Raw records:
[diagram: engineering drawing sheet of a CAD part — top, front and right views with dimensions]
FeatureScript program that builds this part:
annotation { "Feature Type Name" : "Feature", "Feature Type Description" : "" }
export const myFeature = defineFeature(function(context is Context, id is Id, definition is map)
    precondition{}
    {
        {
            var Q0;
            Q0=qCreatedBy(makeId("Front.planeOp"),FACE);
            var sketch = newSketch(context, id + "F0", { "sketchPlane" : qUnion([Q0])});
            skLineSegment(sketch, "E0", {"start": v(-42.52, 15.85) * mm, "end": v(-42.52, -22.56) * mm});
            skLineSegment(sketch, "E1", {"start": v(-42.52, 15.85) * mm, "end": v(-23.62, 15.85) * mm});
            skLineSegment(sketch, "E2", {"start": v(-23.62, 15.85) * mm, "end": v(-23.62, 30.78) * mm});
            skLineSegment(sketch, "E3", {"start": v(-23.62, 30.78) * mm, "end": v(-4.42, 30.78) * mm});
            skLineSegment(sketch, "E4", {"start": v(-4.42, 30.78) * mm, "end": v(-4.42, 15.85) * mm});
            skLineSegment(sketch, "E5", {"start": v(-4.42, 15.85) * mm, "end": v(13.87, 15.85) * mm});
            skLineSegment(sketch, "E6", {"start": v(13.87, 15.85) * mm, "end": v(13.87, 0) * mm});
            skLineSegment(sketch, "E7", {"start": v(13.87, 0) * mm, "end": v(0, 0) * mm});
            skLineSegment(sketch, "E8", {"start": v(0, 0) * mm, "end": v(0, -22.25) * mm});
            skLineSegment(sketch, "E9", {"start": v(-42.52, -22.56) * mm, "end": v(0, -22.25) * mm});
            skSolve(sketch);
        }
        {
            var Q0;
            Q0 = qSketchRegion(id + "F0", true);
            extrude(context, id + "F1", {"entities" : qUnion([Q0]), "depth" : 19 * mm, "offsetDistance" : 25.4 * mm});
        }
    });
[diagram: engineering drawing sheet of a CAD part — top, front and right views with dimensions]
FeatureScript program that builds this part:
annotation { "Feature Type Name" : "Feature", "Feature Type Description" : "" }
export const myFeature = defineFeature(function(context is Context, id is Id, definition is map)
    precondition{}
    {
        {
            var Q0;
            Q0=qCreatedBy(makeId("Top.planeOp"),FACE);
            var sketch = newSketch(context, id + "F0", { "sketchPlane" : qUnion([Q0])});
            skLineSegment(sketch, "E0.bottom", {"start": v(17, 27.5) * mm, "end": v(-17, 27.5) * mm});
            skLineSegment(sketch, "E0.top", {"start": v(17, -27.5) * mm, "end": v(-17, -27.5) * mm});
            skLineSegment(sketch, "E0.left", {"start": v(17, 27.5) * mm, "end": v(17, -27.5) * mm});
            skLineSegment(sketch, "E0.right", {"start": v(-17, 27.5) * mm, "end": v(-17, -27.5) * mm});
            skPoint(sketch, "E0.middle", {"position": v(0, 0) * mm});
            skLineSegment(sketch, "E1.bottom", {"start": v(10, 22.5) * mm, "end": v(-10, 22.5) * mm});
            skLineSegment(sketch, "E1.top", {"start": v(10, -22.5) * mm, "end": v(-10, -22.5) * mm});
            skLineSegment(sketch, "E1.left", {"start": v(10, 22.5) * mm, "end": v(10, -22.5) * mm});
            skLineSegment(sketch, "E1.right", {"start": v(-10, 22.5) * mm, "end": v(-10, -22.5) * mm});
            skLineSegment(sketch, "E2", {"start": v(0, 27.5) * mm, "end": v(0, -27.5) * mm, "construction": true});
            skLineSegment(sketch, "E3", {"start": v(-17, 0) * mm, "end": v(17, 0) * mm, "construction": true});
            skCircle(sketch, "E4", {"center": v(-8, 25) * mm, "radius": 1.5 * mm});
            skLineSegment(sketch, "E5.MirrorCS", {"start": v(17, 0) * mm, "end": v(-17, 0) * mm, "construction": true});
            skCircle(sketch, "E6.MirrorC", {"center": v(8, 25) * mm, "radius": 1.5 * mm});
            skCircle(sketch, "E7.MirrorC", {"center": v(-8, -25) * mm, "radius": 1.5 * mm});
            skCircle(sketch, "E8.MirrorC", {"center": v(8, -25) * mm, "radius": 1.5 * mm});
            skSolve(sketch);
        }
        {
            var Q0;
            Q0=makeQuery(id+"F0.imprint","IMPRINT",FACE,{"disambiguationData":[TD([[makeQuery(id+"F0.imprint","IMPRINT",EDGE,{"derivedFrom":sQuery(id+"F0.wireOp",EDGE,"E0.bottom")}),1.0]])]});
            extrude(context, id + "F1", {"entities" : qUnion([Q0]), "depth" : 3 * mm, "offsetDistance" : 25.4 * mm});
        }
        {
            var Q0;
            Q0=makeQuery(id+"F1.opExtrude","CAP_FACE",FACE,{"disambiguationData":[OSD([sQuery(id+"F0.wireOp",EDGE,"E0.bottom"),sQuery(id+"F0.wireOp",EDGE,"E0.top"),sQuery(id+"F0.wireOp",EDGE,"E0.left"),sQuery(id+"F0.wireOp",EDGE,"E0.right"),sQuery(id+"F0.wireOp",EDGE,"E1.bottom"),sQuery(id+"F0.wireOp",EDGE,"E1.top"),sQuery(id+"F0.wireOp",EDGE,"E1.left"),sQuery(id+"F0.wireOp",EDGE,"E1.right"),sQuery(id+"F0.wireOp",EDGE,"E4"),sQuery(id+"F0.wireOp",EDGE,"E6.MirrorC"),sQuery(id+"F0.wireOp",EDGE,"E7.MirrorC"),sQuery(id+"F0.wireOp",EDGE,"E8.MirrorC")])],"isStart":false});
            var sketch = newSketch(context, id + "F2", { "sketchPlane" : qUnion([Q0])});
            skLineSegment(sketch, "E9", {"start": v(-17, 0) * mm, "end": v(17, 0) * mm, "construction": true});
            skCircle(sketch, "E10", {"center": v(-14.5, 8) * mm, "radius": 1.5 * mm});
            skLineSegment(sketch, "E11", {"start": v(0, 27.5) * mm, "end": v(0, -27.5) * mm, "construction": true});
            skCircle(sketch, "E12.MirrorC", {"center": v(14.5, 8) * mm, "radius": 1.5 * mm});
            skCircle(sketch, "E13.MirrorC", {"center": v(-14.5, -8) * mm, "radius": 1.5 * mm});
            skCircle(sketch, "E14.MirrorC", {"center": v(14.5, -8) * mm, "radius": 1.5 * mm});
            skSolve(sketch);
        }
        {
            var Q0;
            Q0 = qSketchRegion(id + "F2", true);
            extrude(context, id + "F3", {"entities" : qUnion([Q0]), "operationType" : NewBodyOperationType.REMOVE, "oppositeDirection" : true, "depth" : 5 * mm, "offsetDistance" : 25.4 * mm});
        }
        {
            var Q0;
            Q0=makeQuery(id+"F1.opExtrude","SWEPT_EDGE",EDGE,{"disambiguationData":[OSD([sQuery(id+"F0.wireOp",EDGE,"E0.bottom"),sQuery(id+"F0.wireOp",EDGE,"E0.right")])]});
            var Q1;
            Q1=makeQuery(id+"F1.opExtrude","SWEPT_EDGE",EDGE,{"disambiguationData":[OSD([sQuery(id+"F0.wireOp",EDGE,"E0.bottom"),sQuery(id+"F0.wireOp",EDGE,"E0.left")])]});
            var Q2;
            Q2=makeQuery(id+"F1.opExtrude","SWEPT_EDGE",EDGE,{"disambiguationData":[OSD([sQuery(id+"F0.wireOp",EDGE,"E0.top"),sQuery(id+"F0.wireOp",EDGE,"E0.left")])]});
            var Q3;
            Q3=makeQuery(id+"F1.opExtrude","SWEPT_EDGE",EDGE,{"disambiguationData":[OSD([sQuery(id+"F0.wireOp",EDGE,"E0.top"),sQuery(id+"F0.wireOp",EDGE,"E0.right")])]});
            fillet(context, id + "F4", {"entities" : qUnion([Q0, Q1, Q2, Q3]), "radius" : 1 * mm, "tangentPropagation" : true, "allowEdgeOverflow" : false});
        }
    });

▸ **The request**:
How many lines in the rows above contain the string "entities"? Reply with the count alone.

▸ **Task answer**:
4